Stored items
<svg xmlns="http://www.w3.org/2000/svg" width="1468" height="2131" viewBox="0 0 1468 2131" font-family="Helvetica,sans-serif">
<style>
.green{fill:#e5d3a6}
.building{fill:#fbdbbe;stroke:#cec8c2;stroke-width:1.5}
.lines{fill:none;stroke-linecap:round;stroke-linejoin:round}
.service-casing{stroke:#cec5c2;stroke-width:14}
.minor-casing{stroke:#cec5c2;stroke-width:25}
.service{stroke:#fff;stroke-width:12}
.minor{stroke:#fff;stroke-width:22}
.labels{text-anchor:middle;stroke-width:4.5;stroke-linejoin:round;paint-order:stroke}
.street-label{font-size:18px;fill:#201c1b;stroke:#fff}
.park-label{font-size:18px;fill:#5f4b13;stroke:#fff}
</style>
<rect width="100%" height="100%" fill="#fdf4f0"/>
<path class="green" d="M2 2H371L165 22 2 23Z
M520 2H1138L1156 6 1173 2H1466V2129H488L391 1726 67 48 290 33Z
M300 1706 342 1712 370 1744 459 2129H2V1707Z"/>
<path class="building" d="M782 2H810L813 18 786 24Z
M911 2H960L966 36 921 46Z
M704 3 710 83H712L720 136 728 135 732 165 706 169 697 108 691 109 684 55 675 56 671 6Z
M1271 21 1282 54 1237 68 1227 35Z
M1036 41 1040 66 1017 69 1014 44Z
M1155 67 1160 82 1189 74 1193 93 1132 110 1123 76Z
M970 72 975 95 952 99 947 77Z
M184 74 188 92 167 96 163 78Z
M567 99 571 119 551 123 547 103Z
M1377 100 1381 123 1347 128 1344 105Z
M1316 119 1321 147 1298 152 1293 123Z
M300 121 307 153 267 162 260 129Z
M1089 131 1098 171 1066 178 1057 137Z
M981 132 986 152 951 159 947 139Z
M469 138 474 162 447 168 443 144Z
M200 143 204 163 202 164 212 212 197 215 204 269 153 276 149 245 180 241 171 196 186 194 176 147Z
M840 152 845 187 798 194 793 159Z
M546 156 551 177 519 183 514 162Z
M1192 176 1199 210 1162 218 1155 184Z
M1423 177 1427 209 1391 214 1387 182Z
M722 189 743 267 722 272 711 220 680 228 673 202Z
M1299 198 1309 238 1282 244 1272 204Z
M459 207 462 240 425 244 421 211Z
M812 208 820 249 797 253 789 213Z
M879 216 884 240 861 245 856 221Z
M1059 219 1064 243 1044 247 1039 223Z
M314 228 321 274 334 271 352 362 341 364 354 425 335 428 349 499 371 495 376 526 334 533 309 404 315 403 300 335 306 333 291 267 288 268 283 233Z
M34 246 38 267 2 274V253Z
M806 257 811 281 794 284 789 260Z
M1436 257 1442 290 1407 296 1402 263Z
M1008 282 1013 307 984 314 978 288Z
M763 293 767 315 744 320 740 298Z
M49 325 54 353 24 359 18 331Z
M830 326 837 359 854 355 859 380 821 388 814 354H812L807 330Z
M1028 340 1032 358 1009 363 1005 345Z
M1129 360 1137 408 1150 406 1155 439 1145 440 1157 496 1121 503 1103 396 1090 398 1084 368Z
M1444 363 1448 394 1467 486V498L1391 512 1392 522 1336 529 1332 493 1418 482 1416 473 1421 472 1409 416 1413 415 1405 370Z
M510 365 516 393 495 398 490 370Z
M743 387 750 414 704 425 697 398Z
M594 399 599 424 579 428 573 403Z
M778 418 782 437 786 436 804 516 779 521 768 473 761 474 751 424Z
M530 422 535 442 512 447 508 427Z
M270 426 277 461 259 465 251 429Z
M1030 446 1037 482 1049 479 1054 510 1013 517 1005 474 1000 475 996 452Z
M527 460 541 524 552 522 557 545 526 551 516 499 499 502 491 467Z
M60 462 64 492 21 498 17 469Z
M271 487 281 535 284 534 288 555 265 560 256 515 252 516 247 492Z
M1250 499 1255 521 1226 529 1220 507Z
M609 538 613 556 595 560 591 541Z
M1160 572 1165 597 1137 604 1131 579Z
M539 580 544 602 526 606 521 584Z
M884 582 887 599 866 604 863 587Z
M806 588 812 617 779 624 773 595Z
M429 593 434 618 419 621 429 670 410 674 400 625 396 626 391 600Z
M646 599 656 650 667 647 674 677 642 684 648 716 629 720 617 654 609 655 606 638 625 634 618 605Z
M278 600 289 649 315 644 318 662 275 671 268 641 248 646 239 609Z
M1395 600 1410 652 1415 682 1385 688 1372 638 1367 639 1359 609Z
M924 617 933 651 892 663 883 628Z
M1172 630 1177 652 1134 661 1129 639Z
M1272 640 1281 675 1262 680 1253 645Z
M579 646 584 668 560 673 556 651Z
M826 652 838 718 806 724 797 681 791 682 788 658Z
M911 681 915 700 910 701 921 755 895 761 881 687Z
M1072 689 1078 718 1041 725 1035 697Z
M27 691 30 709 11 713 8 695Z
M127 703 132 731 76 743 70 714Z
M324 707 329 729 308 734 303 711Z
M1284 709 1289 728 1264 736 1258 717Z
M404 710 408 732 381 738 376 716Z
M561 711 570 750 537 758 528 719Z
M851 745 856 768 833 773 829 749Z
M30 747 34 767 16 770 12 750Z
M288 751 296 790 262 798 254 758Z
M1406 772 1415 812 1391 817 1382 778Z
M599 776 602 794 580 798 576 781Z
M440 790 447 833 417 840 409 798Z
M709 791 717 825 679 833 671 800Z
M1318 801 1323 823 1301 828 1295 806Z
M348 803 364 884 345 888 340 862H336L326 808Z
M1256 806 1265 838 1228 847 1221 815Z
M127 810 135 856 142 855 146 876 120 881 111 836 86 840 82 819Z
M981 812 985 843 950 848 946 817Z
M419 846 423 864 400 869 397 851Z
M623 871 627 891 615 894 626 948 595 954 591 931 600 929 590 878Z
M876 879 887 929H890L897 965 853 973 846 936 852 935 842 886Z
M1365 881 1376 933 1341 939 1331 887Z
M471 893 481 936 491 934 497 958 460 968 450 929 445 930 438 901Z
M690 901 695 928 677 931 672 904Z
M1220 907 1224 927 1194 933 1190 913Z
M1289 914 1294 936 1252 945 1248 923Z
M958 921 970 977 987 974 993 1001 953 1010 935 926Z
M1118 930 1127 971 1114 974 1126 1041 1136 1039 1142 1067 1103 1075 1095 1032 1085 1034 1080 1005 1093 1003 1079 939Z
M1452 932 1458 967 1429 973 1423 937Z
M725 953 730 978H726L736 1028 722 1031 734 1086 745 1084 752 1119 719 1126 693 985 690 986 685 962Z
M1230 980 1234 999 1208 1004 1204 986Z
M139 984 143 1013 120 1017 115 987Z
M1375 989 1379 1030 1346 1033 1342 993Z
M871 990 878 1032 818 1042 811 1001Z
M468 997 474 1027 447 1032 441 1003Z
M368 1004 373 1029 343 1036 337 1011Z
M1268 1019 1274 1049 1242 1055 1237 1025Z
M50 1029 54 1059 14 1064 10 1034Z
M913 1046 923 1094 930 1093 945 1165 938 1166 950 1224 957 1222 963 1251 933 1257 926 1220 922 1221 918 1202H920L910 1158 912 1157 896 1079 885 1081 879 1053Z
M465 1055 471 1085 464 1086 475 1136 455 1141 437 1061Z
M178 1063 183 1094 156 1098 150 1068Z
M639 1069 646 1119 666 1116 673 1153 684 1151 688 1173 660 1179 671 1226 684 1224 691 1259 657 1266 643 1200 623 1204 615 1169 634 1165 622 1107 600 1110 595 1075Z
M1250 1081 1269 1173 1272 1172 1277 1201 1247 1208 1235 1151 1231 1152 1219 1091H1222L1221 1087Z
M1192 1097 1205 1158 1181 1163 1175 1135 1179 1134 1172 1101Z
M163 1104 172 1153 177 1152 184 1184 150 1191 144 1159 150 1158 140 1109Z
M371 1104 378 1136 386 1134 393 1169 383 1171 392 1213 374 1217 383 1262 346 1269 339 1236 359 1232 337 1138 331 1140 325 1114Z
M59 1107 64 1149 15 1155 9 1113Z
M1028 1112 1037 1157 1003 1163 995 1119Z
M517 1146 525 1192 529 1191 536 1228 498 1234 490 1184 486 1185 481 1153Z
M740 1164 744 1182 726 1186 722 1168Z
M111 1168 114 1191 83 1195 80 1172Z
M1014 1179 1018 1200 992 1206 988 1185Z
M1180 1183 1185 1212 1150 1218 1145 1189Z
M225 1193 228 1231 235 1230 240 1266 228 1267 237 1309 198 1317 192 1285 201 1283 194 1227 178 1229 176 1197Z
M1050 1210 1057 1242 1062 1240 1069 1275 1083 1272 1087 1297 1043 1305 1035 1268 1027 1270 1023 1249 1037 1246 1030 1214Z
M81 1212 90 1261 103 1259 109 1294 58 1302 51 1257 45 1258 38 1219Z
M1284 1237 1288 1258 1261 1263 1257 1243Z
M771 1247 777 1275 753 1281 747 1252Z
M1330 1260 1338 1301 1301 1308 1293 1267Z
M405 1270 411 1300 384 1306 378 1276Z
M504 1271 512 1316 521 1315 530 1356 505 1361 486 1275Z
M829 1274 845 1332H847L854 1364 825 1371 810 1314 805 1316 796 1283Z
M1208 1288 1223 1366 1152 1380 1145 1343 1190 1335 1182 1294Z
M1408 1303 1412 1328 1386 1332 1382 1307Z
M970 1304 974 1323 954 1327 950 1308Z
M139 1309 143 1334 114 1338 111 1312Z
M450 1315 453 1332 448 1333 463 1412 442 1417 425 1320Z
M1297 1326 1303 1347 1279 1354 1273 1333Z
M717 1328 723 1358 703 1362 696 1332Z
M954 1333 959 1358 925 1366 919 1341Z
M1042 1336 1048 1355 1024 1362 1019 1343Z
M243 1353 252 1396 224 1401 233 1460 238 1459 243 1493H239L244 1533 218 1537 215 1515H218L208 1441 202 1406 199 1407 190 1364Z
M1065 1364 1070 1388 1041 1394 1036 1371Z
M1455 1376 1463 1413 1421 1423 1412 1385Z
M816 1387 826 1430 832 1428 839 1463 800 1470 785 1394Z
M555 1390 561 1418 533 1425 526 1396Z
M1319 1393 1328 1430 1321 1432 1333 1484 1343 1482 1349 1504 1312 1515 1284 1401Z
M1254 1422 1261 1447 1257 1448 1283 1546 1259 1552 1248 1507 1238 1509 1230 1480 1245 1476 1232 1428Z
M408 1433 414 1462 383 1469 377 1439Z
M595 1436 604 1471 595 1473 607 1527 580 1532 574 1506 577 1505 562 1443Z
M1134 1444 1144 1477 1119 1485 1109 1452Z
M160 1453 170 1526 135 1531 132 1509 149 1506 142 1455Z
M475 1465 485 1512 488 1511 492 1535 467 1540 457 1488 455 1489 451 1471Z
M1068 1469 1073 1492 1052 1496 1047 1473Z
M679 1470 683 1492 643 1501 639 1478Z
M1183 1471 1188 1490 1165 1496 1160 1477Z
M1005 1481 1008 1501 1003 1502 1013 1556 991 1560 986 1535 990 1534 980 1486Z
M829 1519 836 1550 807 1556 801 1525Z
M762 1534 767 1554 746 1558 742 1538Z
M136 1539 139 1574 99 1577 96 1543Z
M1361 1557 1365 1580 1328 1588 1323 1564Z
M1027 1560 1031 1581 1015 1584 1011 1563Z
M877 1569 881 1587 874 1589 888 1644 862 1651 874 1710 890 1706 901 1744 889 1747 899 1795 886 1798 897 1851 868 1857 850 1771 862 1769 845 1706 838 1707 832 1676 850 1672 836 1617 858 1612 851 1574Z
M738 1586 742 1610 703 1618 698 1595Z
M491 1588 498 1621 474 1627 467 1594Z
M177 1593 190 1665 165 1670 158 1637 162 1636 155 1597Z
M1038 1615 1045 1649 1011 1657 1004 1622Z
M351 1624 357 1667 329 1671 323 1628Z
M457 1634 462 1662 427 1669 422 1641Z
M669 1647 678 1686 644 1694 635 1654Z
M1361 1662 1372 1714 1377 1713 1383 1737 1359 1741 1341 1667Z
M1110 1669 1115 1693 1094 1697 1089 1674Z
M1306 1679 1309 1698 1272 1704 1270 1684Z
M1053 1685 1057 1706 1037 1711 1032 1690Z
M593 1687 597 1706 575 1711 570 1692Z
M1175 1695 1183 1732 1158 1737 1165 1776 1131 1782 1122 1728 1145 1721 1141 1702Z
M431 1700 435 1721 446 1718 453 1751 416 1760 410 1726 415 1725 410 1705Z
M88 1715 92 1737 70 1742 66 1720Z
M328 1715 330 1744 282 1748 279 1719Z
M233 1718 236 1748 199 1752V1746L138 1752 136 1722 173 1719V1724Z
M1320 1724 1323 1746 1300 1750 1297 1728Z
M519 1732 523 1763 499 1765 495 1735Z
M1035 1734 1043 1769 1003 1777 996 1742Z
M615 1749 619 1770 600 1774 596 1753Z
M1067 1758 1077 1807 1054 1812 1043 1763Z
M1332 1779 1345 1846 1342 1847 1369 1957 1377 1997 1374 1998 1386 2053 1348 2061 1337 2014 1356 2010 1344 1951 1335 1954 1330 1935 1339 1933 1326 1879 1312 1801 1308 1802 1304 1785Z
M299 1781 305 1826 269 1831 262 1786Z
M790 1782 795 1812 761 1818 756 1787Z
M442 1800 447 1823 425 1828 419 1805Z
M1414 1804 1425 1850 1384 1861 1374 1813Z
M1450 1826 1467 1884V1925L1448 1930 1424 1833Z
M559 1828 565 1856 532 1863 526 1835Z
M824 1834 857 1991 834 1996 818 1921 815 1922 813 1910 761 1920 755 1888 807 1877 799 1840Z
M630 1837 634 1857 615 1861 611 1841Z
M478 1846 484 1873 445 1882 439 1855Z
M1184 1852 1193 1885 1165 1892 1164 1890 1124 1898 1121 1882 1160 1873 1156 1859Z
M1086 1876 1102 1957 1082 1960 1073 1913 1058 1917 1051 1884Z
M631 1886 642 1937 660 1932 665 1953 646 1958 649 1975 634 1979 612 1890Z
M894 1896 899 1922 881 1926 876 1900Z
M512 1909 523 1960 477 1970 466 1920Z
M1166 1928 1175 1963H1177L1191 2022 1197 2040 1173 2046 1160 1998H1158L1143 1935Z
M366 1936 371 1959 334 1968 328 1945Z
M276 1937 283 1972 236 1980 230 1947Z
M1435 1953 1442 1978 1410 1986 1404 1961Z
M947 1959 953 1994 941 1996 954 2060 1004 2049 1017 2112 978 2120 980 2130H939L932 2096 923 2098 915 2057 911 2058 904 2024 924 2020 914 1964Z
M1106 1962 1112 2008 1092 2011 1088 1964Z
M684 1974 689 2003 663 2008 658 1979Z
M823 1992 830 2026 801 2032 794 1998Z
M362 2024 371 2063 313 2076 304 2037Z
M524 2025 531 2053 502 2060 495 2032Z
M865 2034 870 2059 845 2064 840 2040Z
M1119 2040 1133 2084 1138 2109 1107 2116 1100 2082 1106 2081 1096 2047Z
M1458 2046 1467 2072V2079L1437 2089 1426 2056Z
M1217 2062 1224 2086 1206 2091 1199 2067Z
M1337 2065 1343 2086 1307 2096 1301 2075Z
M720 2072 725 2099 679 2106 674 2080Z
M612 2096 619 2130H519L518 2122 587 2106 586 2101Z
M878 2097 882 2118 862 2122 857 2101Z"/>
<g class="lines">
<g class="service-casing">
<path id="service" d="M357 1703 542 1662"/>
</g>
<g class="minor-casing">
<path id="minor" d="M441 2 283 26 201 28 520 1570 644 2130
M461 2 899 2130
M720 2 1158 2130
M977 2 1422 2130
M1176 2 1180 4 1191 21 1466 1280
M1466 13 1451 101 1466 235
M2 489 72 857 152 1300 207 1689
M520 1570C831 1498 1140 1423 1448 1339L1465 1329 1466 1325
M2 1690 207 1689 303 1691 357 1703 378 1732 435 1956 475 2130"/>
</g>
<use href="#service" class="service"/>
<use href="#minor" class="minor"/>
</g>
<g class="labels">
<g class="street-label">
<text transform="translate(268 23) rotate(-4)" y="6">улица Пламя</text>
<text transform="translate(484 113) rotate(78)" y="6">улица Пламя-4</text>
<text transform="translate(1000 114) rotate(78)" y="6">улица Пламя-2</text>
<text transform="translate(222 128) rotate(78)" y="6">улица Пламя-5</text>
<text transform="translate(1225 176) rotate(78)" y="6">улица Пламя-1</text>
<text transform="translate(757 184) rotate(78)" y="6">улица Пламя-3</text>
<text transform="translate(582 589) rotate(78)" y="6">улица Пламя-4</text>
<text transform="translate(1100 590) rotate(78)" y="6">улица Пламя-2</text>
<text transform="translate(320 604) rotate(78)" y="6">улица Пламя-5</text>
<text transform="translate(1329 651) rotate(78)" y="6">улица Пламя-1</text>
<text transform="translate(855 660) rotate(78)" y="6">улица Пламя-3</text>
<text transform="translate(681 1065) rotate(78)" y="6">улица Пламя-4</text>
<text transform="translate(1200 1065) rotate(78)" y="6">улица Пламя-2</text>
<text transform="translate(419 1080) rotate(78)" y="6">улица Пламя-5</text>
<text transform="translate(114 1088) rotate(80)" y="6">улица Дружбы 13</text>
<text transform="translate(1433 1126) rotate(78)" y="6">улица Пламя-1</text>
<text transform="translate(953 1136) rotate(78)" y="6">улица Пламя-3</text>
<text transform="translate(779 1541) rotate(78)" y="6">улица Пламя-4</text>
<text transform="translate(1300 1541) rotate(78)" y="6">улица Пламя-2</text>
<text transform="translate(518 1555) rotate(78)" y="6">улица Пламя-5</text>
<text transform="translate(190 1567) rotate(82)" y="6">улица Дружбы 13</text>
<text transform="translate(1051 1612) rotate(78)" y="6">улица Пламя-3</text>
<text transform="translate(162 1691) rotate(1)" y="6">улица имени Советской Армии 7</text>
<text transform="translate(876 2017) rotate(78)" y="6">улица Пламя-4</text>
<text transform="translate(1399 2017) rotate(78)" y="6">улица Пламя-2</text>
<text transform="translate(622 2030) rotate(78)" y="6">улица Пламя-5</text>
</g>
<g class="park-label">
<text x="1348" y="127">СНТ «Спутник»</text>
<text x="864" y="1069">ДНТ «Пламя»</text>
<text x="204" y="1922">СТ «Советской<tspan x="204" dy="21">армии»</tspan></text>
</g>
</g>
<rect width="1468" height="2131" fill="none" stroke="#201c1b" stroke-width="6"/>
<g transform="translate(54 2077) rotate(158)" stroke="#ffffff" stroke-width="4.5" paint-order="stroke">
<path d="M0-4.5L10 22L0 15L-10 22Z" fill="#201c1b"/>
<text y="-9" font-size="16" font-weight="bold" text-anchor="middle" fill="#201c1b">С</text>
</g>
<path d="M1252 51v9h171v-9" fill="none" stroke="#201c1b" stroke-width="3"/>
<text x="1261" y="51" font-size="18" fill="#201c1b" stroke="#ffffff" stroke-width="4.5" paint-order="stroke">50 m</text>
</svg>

Problem: Scan the records for the string "lines". Copy each line in which it appears.

Exercise solution:
.lines{fill:none;stroke-linecap:round;stroke-linejoin:round}
<g class="lines">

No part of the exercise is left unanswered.